## § The Plenoptic Function

• What can we see because of light?
• Key idea: at each point $(x, y, z)$, we should be able to know, for all wavelenghts $\lambda$, the intensity of the wavelength in all directions $(\theta, \phi)$. Even more generally, this can vary with time $t$.
• Intuition: we should be able to reproduce at all points in spacetime, what happens if one builds a camera!
• This function $P(\theta, \phi, \lambda, t, x, y, z)$ is called as the plenoptic function .
• Notice that when one builds a pinhole camera, what one is doing is to, in fact, use the pencil of rays at that point to capture an image! Thus, the plenoptic function contains all possible pinhole images at all positions.
• The key conjecture of the paper "The plenoptic function and the elements of early vision" is that the visual cortex is extracting local changes / derivatives of the plenoptic function.

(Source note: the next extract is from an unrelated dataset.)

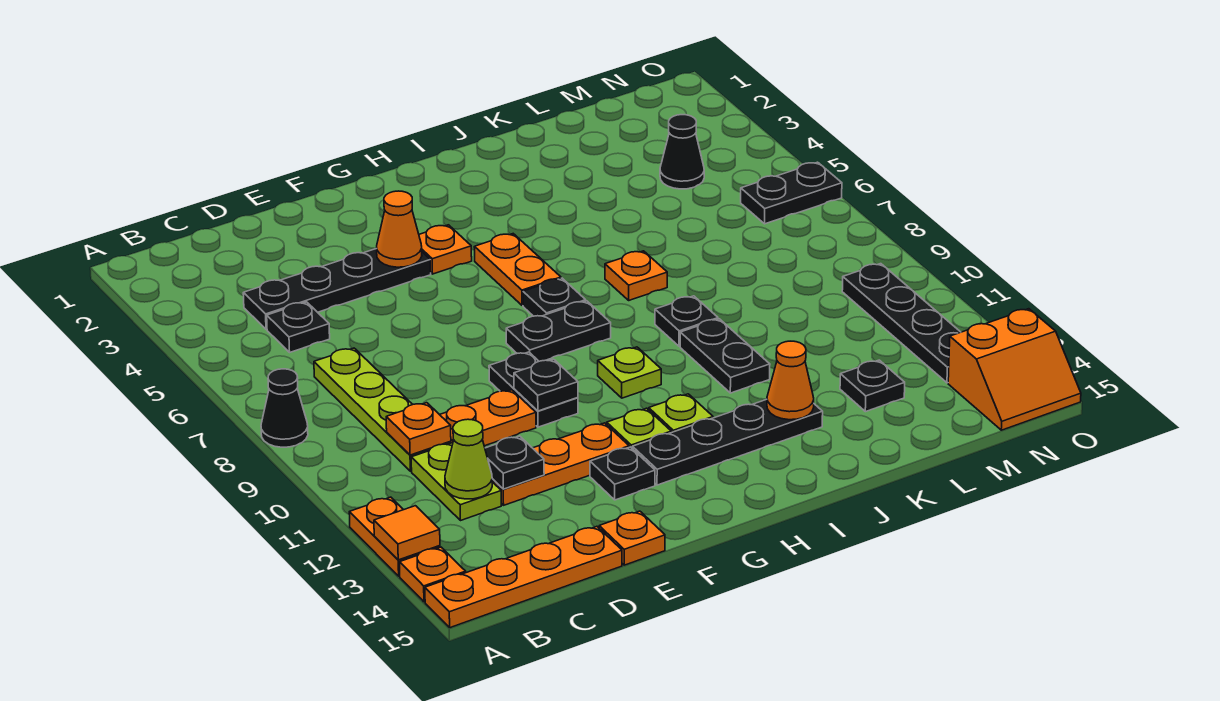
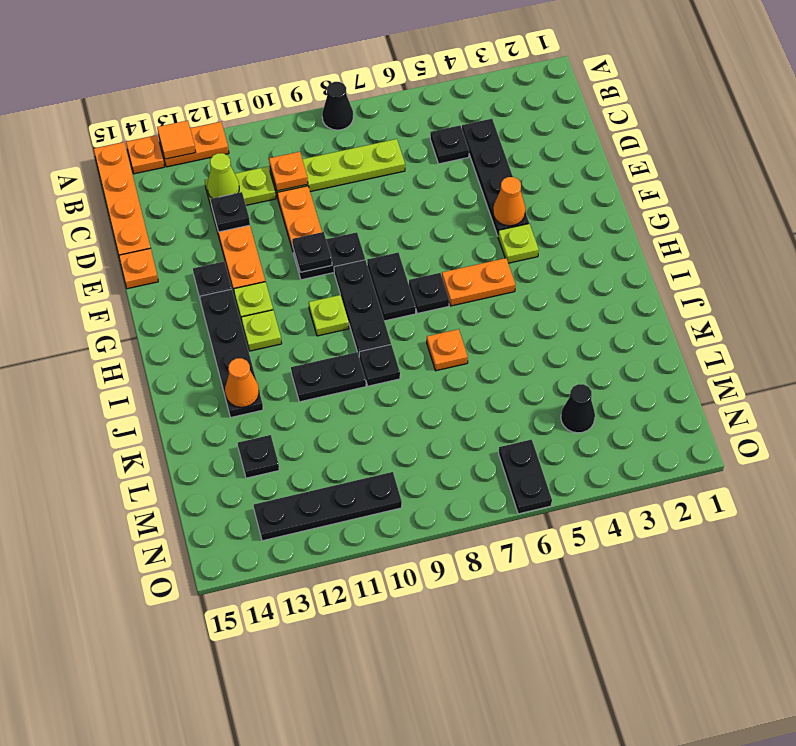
orange 1x1 plate [419,225,472,274] -> lime 1x1 plate [498,224,539,263]
none -> black 1x3 plate [334,260,391,355]
orange 2x2 slope [948,309,1081,430] -> none

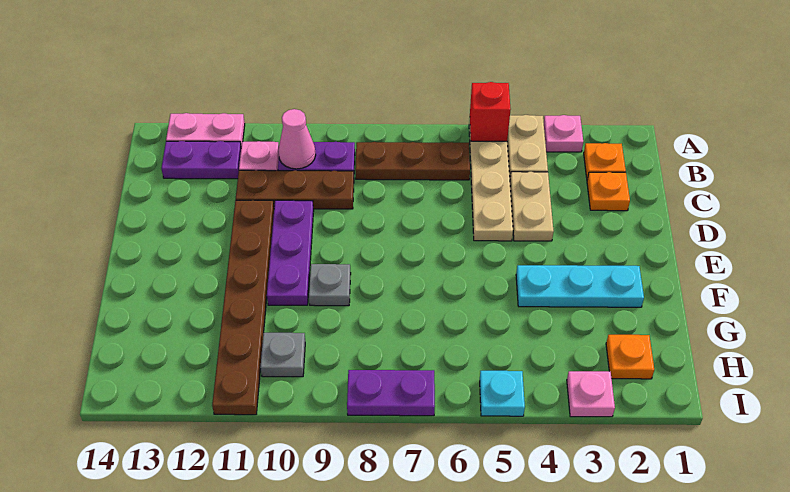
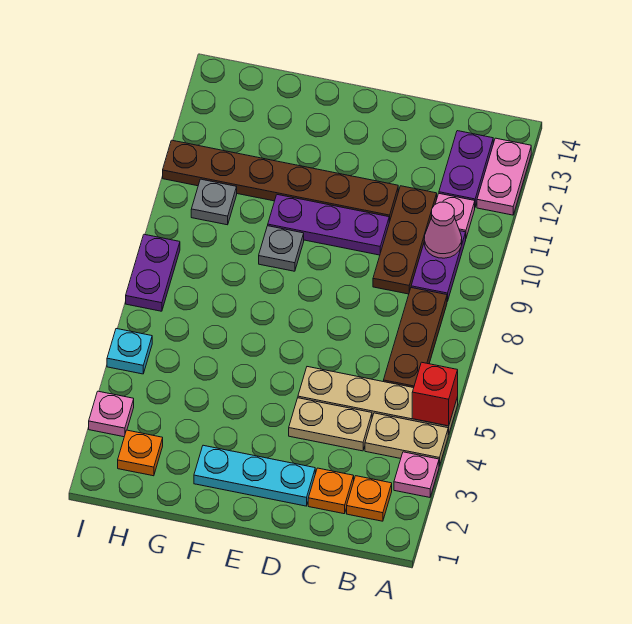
cyan 1x3 plate [516,265,644,307] -> cyan 1x3 plate turned to [194,445,315,506]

### § Crash Course Radiometry

• Irradiance at a point: density of radiant flux (power) per unit surface area.
• Radiance at a point in a direction: density of radiant flux (power) per unit surface area per unit solid angle.

### § Light field rendering

• See that if we restrict to only radiance of light at a fixed time $t_0$, then we have $(x, y, z, \theta, \phi)$, a 5 dimensional function.
• Also note that if there is no obstruction, then the radiance does not change along lines. So we can quotient $(x, y, z)$ to get a lower dimensional 4D field, given by $(\texttt{pos}_\theta, \texttt{pos}_\phi, \texttt{look}_\theta, \texttt{look}_phi)$.
• This 4D field is called as a light field.
• Alternatively, we can parametrize these by $(x_1, y_1)$ and $(x_2, y_2)$, and the paper canonically calls these as $(u, v, s, t)$. This coordinate system they call a light slab , and represents light starting from the point $(u, v)$ at the first plane and ending at $(s, t)$ at the second plane.